▶ **Given text**
§

In Perry v. City of Fort Wayne (N.D. Ind. 1982), 542 F. Supp. 268, the U.S. District Court for the Northern District of Indiana stated the extent to which First Amendment rights must be protected. Addressing the propriety of an injunction, the court stated:

it is well settled that infringement on First Amendment rights, even for minimal periods of time, constitute [sic] irreparable injury justifying the grant of a preliminary injunction. (Citations omitted.)

Perry, supra, at 274. See also, Elrod v. Burns (1975), 427 U.S. 347, 373-74, 96 S. Ct. 2673, 2689-90, 49 L. Ed. 2d 547; Libertarian Party of Indiana v. Packard (7th Cir.1984), 741 F.2d 981, 985.

Here, the trial court properly ordered an injunction prohibiting the "infringement on First Amendment rights." As discussed in Issue I, the Rebate Procedure indicated that the collected fees were used for political purposes, i.e., a usage beyond the costs of collective bargaining. As stated in our discussion of Issue II, pursuant to Abood, supra, 431 U.S. at 234 and 237, n. 35, 97 S. Ct. at 1799 and 1800 n. 35, collecting a fee which encompasses more than the costs of collective bargaining is an infringement on First Amendment rights. Under Perry, such an infringement is within the scope of preliminary injunctions. Thus, the court did not err in enjoining FWEA from collecting that portion of the representation fee which accounted for costs beyond those required for collective bargaining purposes.

V.

Dispute Mechanisms

FWEA asserts that the trial court erred in finding that the

Defendants had no means or opportunity to resolve disputes concerning non-chargeable items of expense....

Order of Relief and Injunction, August 5, 1986, Record, p. 1004.

FWEA bases its claim on the following theory which it presents to this court:

Involuntary deduction of the representation fee triggers a need for procedural safeguards to protect the teachers' interests. Chicago Teachers Union, Local No. 1 v. Hudson (1986), 475 U.S. 292, 106 S. Ct. 1066 [89 L. Ed. 2d 232]. Absent involuntary deduction of the fee, there is no taking of property to trigger the need for procedural safeguards.

§

▶ **Dataset**
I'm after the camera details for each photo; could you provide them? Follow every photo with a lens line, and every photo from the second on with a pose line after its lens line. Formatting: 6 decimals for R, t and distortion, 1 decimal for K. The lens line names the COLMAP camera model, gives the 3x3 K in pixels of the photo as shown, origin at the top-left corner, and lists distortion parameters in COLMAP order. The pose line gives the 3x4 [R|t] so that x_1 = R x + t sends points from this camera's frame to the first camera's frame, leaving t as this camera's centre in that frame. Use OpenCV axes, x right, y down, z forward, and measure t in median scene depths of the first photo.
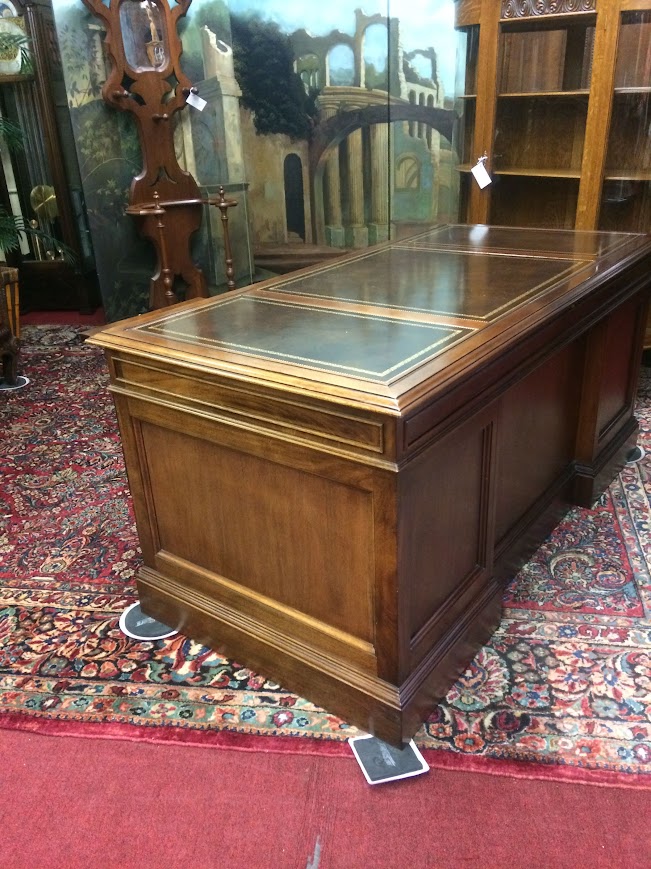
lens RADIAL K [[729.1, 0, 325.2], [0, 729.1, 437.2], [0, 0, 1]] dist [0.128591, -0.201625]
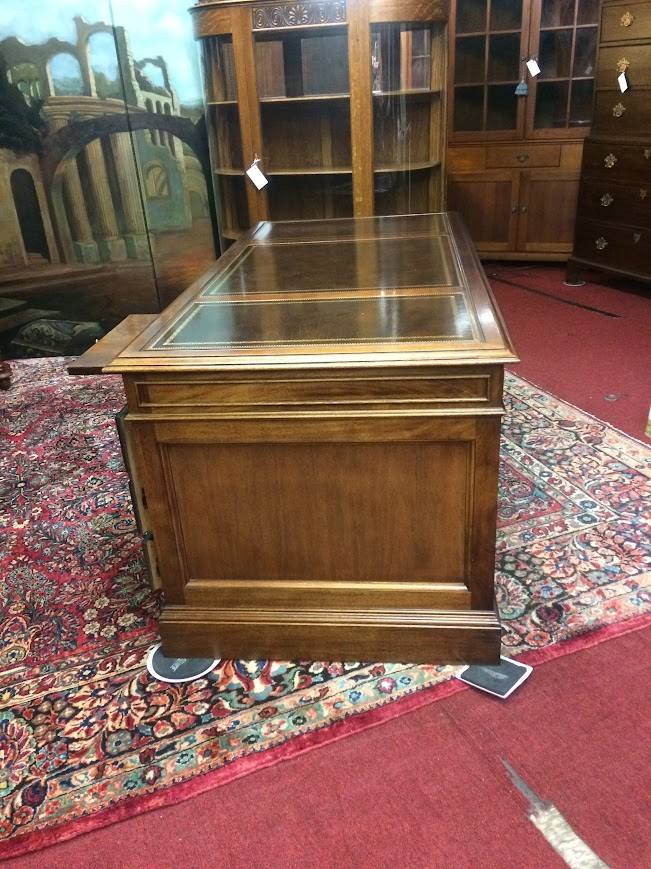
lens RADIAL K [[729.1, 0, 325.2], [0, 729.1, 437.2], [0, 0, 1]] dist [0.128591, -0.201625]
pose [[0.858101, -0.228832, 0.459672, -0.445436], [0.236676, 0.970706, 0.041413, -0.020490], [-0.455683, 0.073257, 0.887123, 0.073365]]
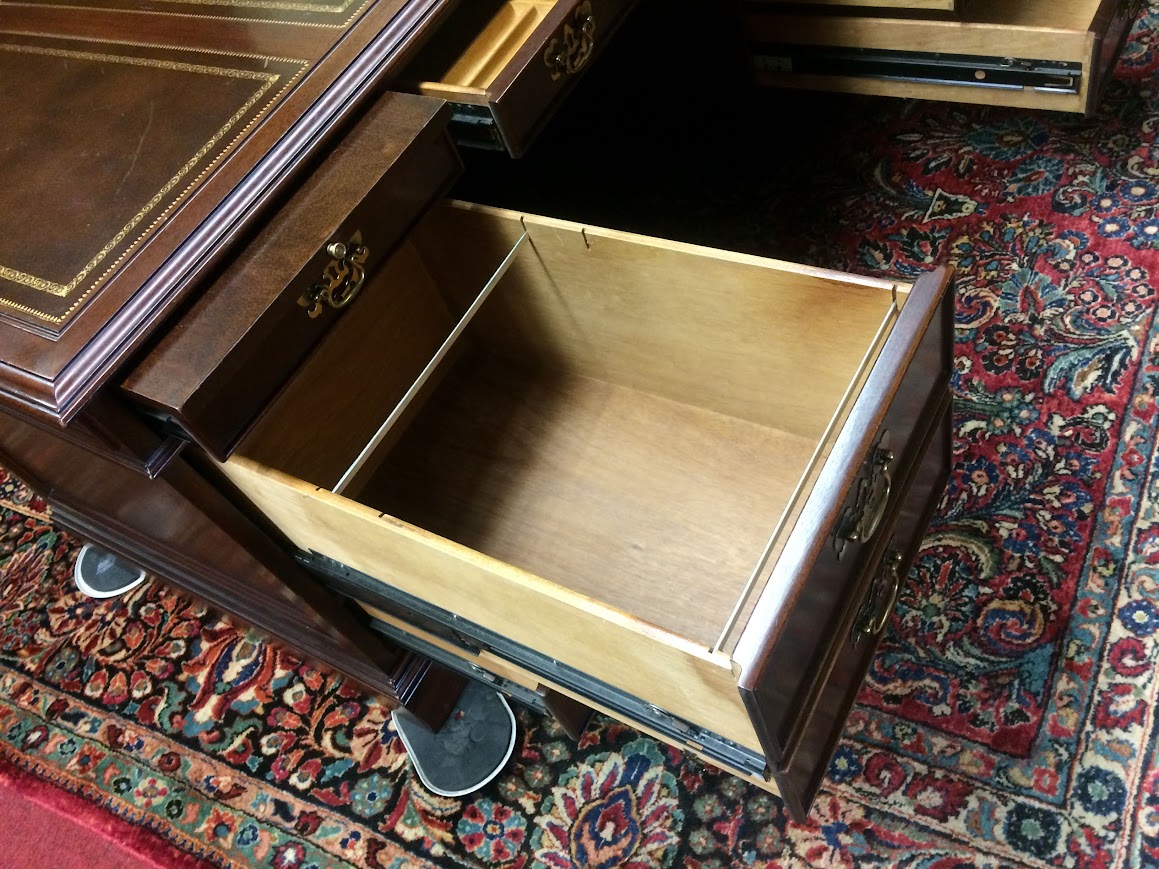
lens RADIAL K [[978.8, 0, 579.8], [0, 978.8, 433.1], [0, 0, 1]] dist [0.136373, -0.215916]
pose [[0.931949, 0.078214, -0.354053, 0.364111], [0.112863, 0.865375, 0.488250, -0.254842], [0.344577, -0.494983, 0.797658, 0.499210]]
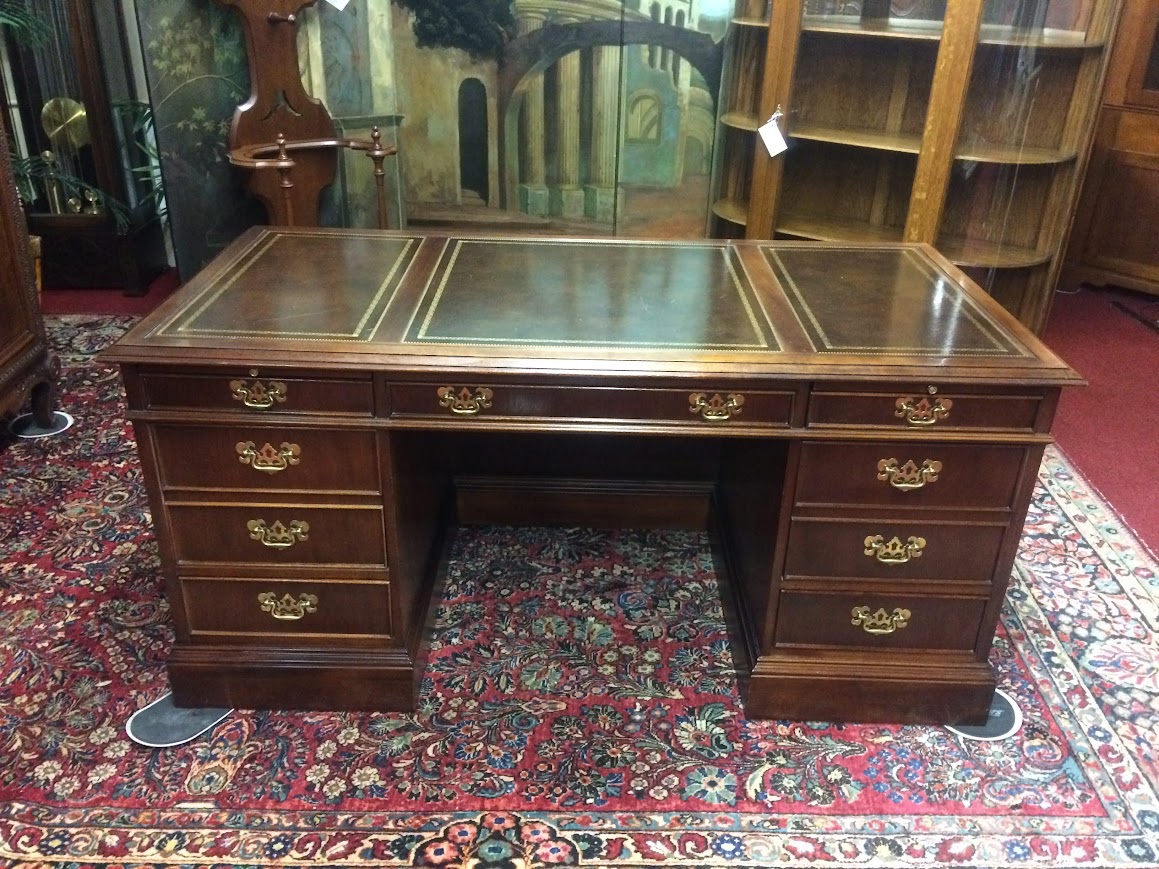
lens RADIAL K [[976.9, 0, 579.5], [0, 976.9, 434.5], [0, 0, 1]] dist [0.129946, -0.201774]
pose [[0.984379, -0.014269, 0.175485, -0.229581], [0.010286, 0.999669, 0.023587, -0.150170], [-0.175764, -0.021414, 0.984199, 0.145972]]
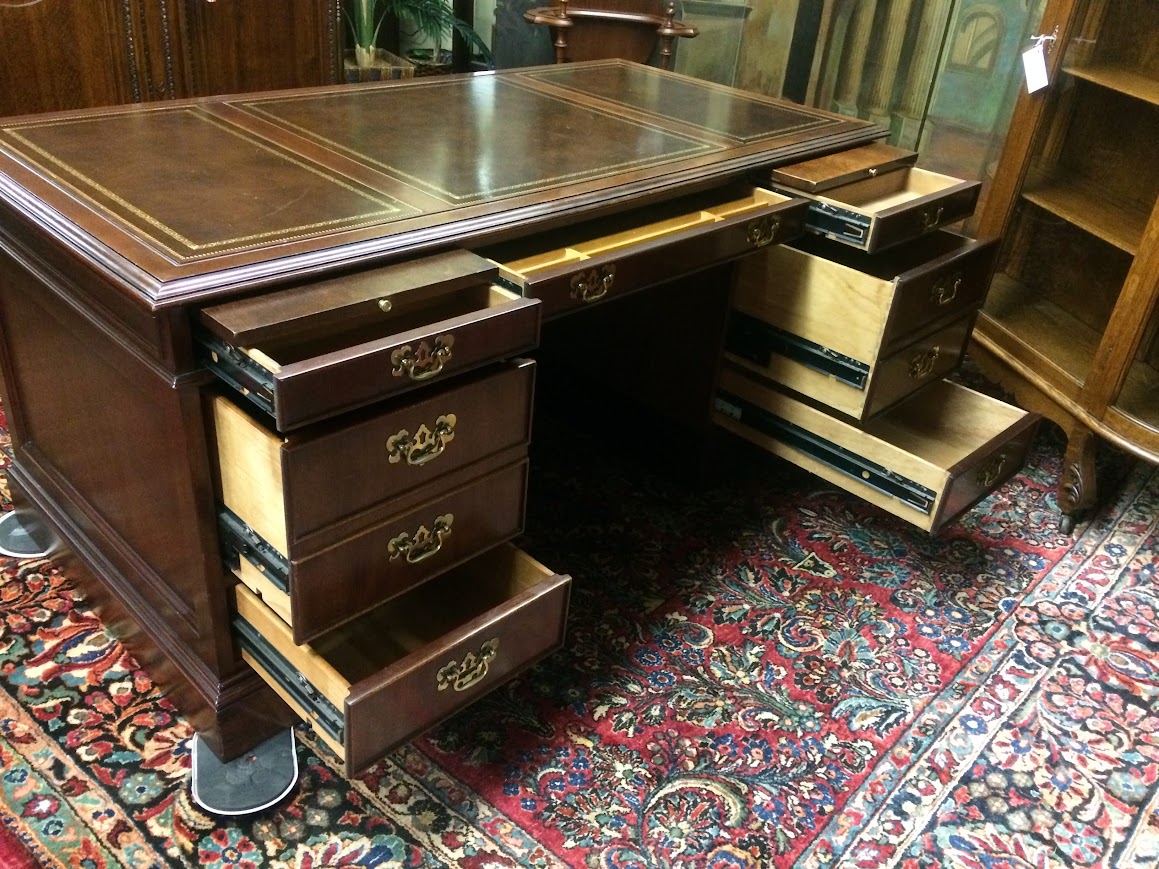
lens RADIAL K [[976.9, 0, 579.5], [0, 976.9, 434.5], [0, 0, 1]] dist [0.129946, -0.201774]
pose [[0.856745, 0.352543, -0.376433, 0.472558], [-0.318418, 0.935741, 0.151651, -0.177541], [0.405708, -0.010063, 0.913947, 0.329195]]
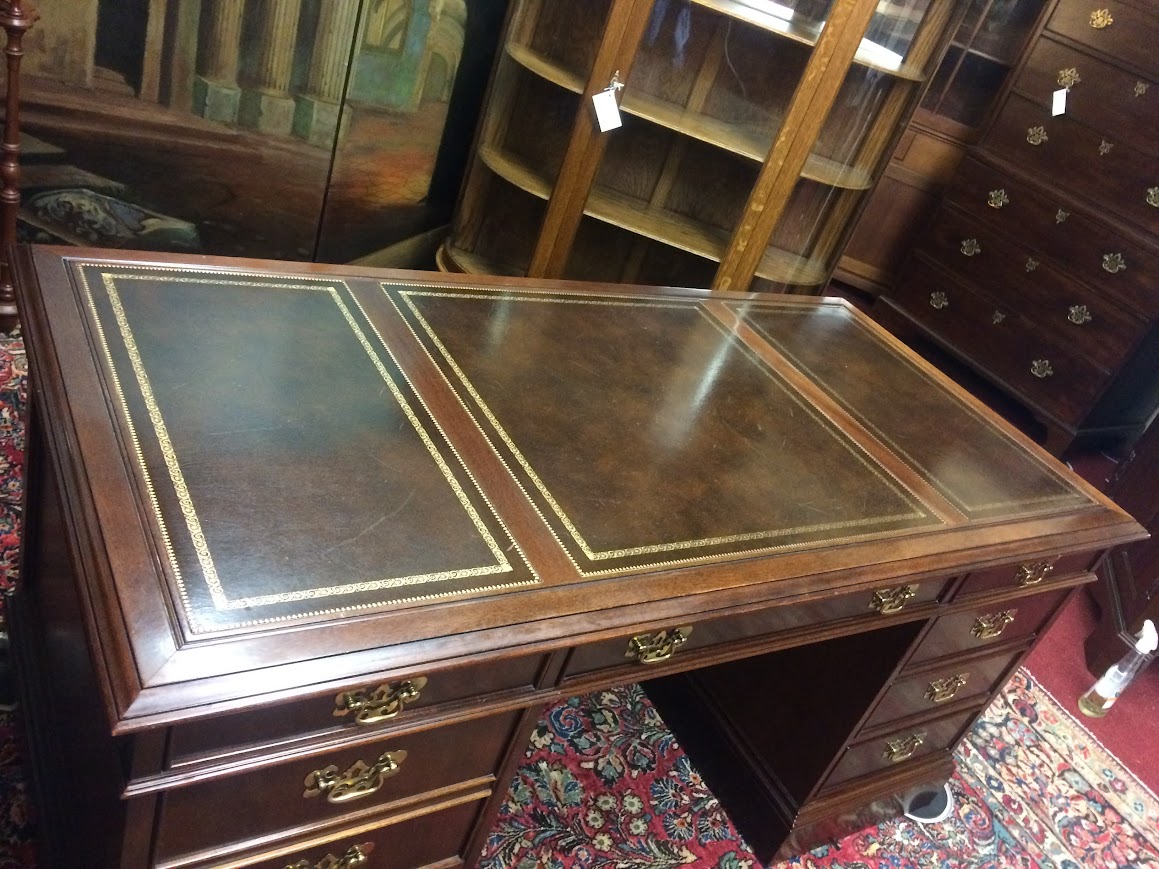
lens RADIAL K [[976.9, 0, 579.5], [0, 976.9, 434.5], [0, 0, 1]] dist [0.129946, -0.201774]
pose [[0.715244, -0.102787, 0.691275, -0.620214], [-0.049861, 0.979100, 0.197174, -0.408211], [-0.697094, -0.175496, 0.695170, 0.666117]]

§

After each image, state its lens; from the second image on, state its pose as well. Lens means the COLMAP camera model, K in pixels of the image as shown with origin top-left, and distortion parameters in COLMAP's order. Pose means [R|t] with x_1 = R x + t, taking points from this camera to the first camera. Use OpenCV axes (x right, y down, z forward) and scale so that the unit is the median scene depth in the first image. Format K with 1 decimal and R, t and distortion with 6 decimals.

§

▶ **Work item**
Extend the court opinion on the FWEA representation fee, starting right after its final sentence.

▶ **Exercise answer**
Appellant's Brief, p. 43. In so far as the United States Supreme Court addressed the adequacy of an Illinois involuntary payroll deduction plan, Hudson may support the first contention in FWEA's argument above. However, the truth of a statement does not imply the statement's converse will be true. The adequacy of "voluntary payroll deduction" plans never arose in the Hudson decision. In pertinent part, the United States Supreme Court stated:

We hold today that the constitutional requirements for the Union's collection of agency fees include an adequate explanation of the basis for the fee, a reasonably prompt opportunity to challenge the amount of the fee before an impartial decisionmaker, and an escrow for the amounts reasonably in dispute while such challenges are pending. (Emphasis added.)

Hudson, supra, 106 S.Ct. at 1078.

In Issue I, we have already held that the Hudson requirements apply to Indiana's fair share fee, since these payments are not voluntary. As there was no evidence of the existence of procedural safeguards before the court, and FWEA failed to point to any, the court did not err in holding that *210 the Defendants lacked the means to resolve disputes over non-chargeable items.

VI.

Last Year's Fees = Basis

FWEA further defends its fee collecting procedure by claiming that the fees were not prospectively based, contrary to the court's findings. Nonetheless, testimony, the rebate procedure, and Article XXIII(G) conclusively support the trial court's finding that

the fee is charged prospectively and, on the basis of the expenditure experience of the previous year last past, ... .

Order of Relief and Injunction, August 5, 1986, Record p. 1005.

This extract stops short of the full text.